What is required: Where an entry contains an image, skip the image and print the rest exactly.

--- Provided entries Enclosed Below ---

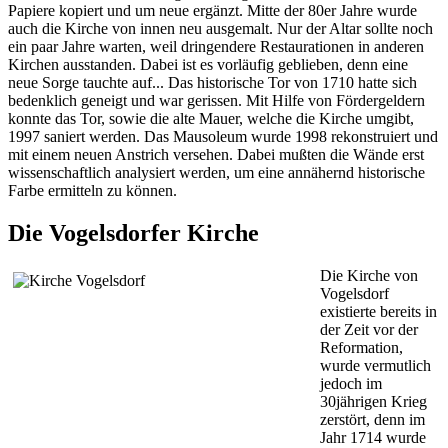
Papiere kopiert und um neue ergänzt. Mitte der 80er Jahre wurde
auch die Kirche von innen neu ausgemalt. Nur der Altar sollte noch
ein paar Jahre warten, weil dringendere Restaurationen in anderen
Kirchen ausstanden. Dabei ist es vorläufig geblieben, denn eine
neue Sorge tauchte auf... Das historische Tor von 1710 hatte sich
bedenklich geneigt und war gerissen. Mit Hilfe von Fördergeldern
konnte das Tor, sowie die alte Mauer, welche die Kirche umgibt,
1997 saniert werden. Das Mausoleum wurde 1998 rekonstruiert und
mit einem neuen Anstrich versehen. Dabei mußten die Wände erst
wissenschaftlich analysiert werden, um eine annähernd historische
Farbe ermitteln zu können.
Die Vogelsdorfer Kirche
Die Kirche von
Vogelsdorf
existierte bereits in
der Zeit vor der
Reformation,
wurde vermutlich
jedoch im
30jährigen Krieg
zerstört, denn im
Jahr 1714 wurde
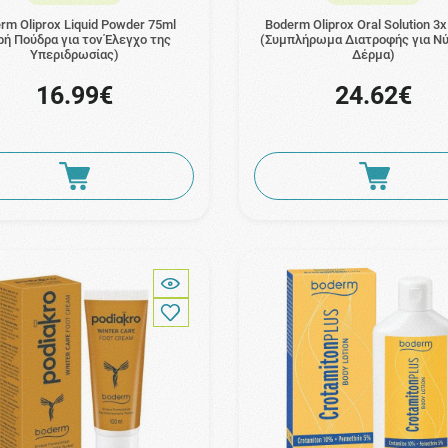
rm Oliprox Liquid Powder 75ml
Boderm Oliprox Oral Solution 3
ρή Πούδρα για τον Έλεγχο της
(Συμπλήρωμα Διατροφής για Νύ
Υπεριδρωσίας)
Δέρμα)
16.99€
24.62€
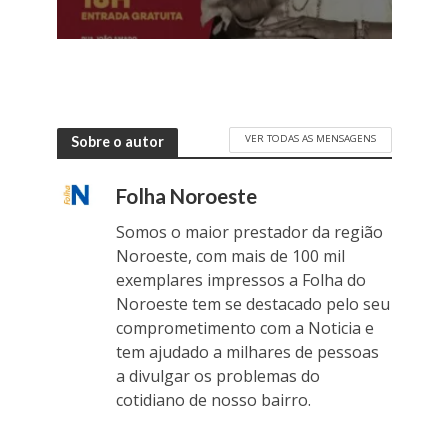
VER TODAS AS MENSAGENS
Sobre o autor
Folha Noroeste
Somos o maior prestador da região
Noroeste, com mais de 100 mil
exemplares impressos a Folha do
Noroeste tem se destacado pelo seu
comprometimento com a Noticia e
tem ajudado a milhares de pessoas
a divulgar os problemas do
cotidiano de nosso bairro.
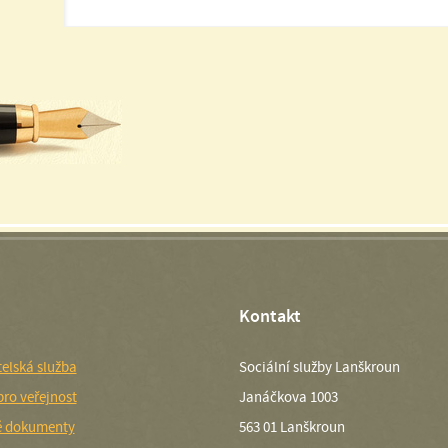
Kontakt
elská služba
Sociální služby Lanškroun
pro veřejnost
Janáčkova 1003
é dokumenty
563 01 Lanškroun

--- End of Enclosed Provided entries ---

Result:
Papiere kopiert und um neue ergänzt. Mitte der 80er Jahre wurde
auch die Kirche von innen neu ausgemalt. Nur der Altar sollte noch
ein paar Jahre warten, weil dringendere Restaurationen in anderen
Kirchen ausstanden. Dabei ist es vorläufig geblieben, denn eine
neue Sorge tauchte auf... Das historische Tor von 1710 hatte sich
bedenklich geneigt und war gerissen. Mit Hilfe von Fördergeldern
konnte das Tor, sowie die alte Mauer, welche die Kirche umgibt,
1997 saniert werden. Das Mausoleum wurde 1998 rekonstruiert und
mit einem neuen Anstrich versehen. Dabei mußten die Wände erst
wissenschaftlich analysiert werden, um eine annähernd historische
Farbe ermitteln zu können.
Die Vogelsdorfer Kirche
Die Kirche von
Vogelsdorf
existierte bereits in
der Zeit vor der
Reformation,
wurde vermutlich
jedoch im
30jährigen Krieg
zerstört, denn im
Jahr 1714 wurde
rm Oliprox Liquid Powder 75ml
Boderm Oliprox Oral Solution 3
ρή Πούδρα για τον Έλεγχο της
(Συμπλήρωμα Διατροφής για Νύ
Υπεριδρωσίας)
Δέρμα)
16.99€
24.62€
VER TODAS AS MENSAGENS
Sobre o autor
Folha Noroeste
Somos o maior prestador da região
Noroeste, com mais de 100 mil
exemplares impressos a Folha do
Noroeste tem se destacado pelo seu
comprometimento com a Noticia e
tem ajudado a milhares de pessoas
a divulgar os problemas do
cotidiano de nosso bairro.
Kontakt
elská služba
Sociální služby Lanškroun
pro veřejnost
Janáčkova 1003
é dokumenty
563 01 Lanškroun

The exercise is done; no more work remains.